═══ GIVEN TEXT ═══
LINK 1: If size of the physical memory is 2^32-1, then what is the size of virtual memory?
the above link gives me an answer but i still do have some doubts.
pls answer in the way the questions posted here so that i will not be confused.....
1.Virtual memory is also called as Demand Paging whenever a page fault occurs
the operating system swaps the required page from the virtual memory. the virtual memory
here mean the harddisk or secondary storage. So how much space can be allocated for a
porcess in virutal memory? can this size(the space allocated for each process in the
Virtual memory) exceeds the size of our RAM size? i mean if our RAM is 4GB then what is
the maximum size of the virtual memory you can have for a process?can we have 4GB of
virtual memory for every process or can we have more than 4GB for every process?
(if it needs)
2.is the Virtual memory size fixed or dynamic? How much space is allocated for this memory
and in the above link it is told that 2^48 is the size of virtual memory in 64 bit machine
why is it only 2^48 and how can once can say a number like that?
thank you
If size of the physical memory is 2^32-1, then what is the size of virtual memory?
The size of the virtual address space is independent of the size of the physical address space. There is no answer.
So how much space can be allocated for a porcess in virutal memory?
That depends upon hardware limits, system parameters, and process quotas.
can this size(the space allocated for each process in the Virtual memory) exceeds the size of our RAM size?
Yes and it frequently does.
i mean if our RAM is 4GB then what is the maximum size of the virtual memory you can have for a process?
It can be anything. The rams size does not control.
can we have 4GB of virtual memory for every process or can we have more than 4GB for every process?
Both
is the Virtual memory size fixed or dynamic?
Dynamic
How much space is allocated for this memory and in the above link it is told that 2^48 is the size of virtual memory in 64 bit machine why is it only 2^48 and how can once can say a number like that?
It could be a hardware limit for a specific processor.
Paging is the way that virtual addresses are converted into physical addresses. This is done via page tables.
On x86 in Long Mode (64 bit mode), the page tables allow for 48 bit virtual address spaces (as in, 2^48 max size). This limitation is due to the design of x86's long mode page tables. Paging uses a few bits at a time from pointers to determine where to go next in the page tables. Basically, page tables are a relatively shallow b-tree style tree that let you look up the physical address corresponding to a virtual address.
═══ SUPPLIED DATA ═══
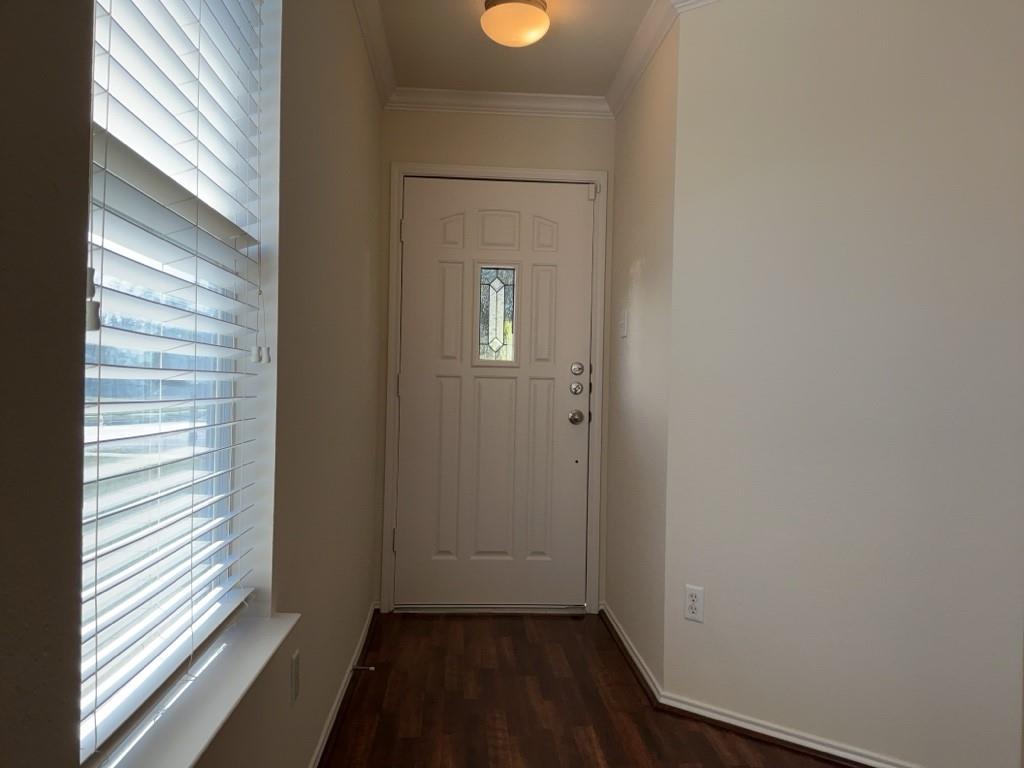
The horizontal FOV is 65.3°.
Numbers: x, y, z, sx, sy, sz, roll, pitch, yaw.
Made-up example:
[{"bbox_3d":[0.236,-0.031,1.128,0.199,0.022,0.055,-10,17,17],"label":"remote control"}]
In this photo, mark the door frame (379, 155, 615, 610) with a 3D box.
[{"bbox_3d":[-0.081,0.029,3.845,1.032,2.119,0.110,1,0,-4],"label":"door frame"}]

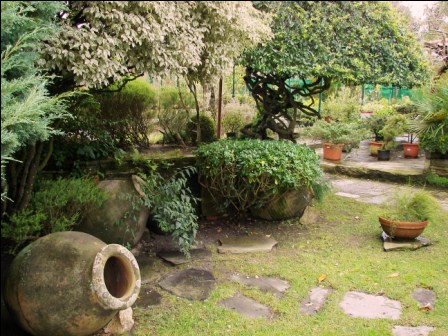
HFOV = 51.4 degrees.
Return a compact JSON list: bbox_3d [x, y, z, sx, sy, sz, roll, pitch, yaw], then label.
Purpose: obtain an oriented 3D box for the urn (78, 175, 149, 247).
[{"bbox_3d":[-1.131,0.436,4.728,0.820,0.730,0.730,-33,9,23],"label":"urn"}]

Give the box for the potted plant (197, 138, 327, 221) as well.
[{"bbox_3d":[0.454,0.072,5.953,1.600,0.850,1.150,0,10,0],"label":"potted plant"}]

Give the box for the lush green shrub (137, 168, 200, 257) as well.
[{"bbox_3d":[-0.579,0.392,4.689,0.600,0.740,0.580,0,10,0],"label":"lush green shrub"}]

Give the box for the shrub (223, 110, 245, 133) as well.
[{"bbox_3d":[0.189,-0.921,9.281,0.430,0.410,0.420,0,10,0],"label":"shrub"}]

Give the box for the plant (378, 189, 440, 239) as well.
[{"bbox_3d":[1.947,0.455,4.904,0.550,0.420,0.500,0,10,0],"label":"plant"}]

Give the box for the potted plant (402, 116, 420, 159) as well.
[{"bbox_3d":[3.737,-0.612,9.285,0.380,0.820,0.380,0,10,0],"label":"potted plant"}]

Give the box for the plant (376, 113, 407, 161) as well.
[{"bbox_3d":[3.267,-0.598,9.033,0.600,0.880,0.550,0,10,0],"label":"plant"}]

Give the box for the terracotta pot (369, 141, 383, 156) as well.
[{"bbox_3d":[3.125,-0.380,9.529,0.290,0.280,0.290,0,10,0],"label":"terracotta pot"}]

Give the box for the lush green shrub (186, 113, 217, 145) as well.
[{"bbox_3d":[-0.372,-0.638,7.706,0.480,0.520,0.480,0,10,0],"label":"lush green shrub"}]

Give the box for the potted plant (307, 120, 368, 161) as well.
[{"bbox_3d":[2.191,-0.535,8.994,1.200,0.770,0.950,0,10,0],"label":"potted plant"}]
═══
**INSTRUCTIONS:**
a – In the virtual memory thread, what is given as the reason x86 long mode allows only 48-bit virtual address spaces?
b – Please translate this sentence from the virtual memory thread into Spanish: "Paging is the way that virtual addresses are converted into physical addresses."

**SOLUTION SET:**
a – The limitation is due to the design of x86's long mode page tables.

b – La paginación es la forma en que las direcciones virtuales se convierten en direcciones físicas.